**Work to be completed**
Filter the records for lines holding the string "müssen".

**Input material**

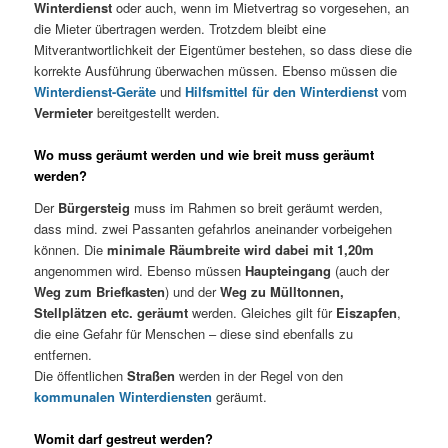
Winterdienst
oder auch, wenn im Mietvertrag so vorgesehen, an
die Mieter übertragen werden. Trotzdem bleibt eine
Mitverantwortlichkeit der Eigentümer bestehen, so dass diese die
korrekte Ausführung überwachen müssen. Ebenso müssen die
Winterdienst-Geräte
und
Hilfsmittel für den Winterdienst
vom
Vermieter
bereitgestellt werden.
Wo muss geräumt werden und wie breit muss geräumt
werden?
Der
Bürgersteig
muss im Rahmen so breit geräumt werden,
dass mind. zwei Passanten gefahrlos aneinander vorbeigehen
können. Die
minimale Räumbreite wird dabei mit 1,20m
angenommen wird. Ebenso müssen
Haupteingang
(auch der
Weg zum Briefkasten
) und der
Weg zu Mülltonnen,
Stellplätzen etc. geräumt
werden. Gleiches gilt für
Eiszapfen
,
die eine Gefahr für Menschen – diese sind ebenfalls zu
entfernen.
Die öffentlichen
Straßen
werden in der Regel von den
kommunalen Winterdiensten
geräumt.
Womit darf gestreut werden?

**Result of the exercise**
korrekte Ausführung überwachen müssen. Ebenso müssen die
angenommen wird. Ebenso müssen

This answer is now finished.